A white male in Jacksonville, Florida killed three black people at a Dollar General Store before killing himself which the law enforcement agency of the region described as a racially motivated crime. The man had Nazi symbols engraved on his guns and had posted several manifestos online expressing his hatred for the Black people.
History of Racism in USA
The history of Racism has origins in the religious text of Bible where Noah curses his son Ham’s grandson, Canaan who is of black origin and says that his black descendants will be “servants unto servants”.
With the coming of the Renaissance then the Europeans starting coming in contact with the darker skinned people of Asia, Africa and America and with their derived ideology from religious texts employed, them as slaves. In America in particular, slavery began when in 1619, twenty Africans were forced into indentured servitude in Virginia.
The Civil War in America of 1865, while it recognised Blacks as citizens, the federal troops of the South regrouped as Ku Klux Khan and as Knights of the White Camellia tried to regain control over the blacks through terror, violence and voter suppression.
In 1954, another attempt was made to integrate the Black people in the society by the Supreme Court in Brown vs. Board of Education which struck down the provision of racially segregating black and white students. The mid 1960s saw passing of critical legislations due to efforts of Martin Luther King, Jr. and administration of Kennedy and Johnson.
These legislations followed by President Barrack Obama’s election in 2008 and re-election in 2012 the seemed to become the markers of American Progress.
Gun Laws in the USA
Gun ownership in America finds itself situated in the 2nd Amendment of the American Constitution which says “A well-regulated Militia, being necessary to the security of a free State, the right of the people to keep and bear Arms, shall not be infringed.” While it has only 5% of global population, 46% of civilian owned guns are in the US. However, the right to gun ownership is not absolute as the Congress and the State legislatures have passed Acts curbing ownership of certain types of guns and for certain types of people.

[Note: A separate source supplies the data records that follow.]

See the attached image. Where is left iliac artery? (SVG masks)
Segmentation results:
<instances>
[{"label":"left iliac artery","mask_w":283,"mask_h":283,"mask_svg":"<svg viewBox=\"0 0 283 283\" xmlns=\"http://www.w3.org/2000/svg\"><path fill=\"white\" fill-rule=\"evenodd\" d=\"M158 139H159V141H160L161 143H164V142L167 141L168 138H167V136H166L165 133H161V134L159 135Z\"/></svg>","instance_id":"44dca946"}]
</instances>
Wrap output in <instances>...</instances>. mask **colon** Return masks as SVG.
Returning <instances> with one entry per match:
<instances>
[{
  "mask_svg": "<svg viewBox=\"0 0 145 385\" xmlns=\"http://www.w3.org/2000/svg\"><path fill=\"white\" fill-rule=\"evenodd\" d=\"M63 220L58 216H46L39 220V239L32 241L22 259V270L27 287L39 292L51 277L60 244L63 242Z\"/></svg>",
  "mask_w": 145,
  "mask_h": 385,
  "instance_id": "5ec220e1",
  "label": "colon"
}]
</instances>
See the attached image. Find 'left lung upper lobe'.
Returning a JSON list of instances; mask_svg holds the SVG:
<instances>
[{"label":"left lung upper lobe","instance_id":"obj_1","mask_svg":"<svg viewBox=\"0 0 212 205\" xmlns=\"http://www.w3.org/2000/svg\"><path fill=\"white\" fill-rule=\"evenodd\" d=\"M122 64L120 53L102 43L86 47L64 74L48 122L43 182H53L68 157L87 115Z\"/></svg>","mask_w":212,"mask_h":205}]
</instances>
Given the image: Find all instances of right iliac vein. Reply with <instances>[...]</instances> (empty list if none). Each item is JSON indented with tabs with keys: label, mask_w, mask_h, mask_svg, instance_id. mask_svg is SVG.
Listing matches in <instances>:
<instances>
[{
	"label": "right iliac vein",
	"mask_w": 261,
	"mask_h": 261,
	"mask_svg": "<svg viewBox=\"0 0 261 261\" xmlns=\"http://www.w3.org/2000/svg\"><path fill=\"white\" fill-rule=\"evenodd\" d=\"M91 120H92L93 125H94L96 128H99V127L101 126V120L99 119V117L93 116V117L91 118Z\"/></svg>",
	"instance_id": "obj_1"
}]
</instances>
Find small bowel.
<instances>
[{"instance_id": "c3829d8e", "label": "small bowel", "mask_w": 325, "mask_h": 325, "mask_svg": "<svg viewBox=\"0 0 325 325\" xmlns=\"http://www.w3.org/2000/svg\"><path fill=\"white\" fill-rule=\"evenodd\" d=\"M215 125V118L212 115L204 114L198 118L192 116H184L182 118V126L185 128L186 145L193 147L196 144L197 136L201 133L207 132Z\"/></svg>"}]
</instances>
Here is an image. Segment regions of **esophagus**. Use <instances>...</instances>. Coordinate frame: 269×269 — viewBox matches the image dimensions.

However, the success of these legislations has been limited due to big corporations and judicial interventions in some cases. A comparative essay by the Council of Foreign Relations mentions that since mid 2022 “there were no federal laws banning semiautomatic assault weapons, military-style .50 caliber rifles, handguns, or large-capacity magazines. There was also no federal requirement for those purchasing a gun to have any firearm safety training. There was a federal prohibition on assault weapons and on large-capacity magazines between 1994 and 2004, but Congress allowed these restrictions to expire.”
Intersectional Dangers for the Black People
The most recent data from the year 2021 by Statista mentions that 8,488 Blacks were victims of racial killing in America. While the killings are no less for other ethnic groups including the Whites themselves, the gap between their numbers is impressionable. A report by the FBI stated that 64.5% if hate crimes were a result of ethnic or racial reasons.
The statistics mentioned above show that even though decades have passed since progressive legislations for the betterment of the Black community in the USA have been passed, they remain deprived of safety, physical and emotional. The absence of protection that the constitution guarantees them has a multiplier effect further depriving them of exercising their other rights with full potential.
This is because the American ethnocentrism has not undergone modernisation. The mindset of the people remains embedded in religious and historical narratives about the blacks and even the educational institutions deprive the future generations of complete knowledge.
In such a case, the legislations in America will have no impact if the mindset of people remains enveloped by supremacist and privileged ideologies.
Such ideologies when coupled with gun ownership then creates dual suppression for the Blacks as they find themselves in a constant state of threat. In such a scenario, civil, political and social rights have no meaning as they remain deprived of a safe environment to develop, a basic human right.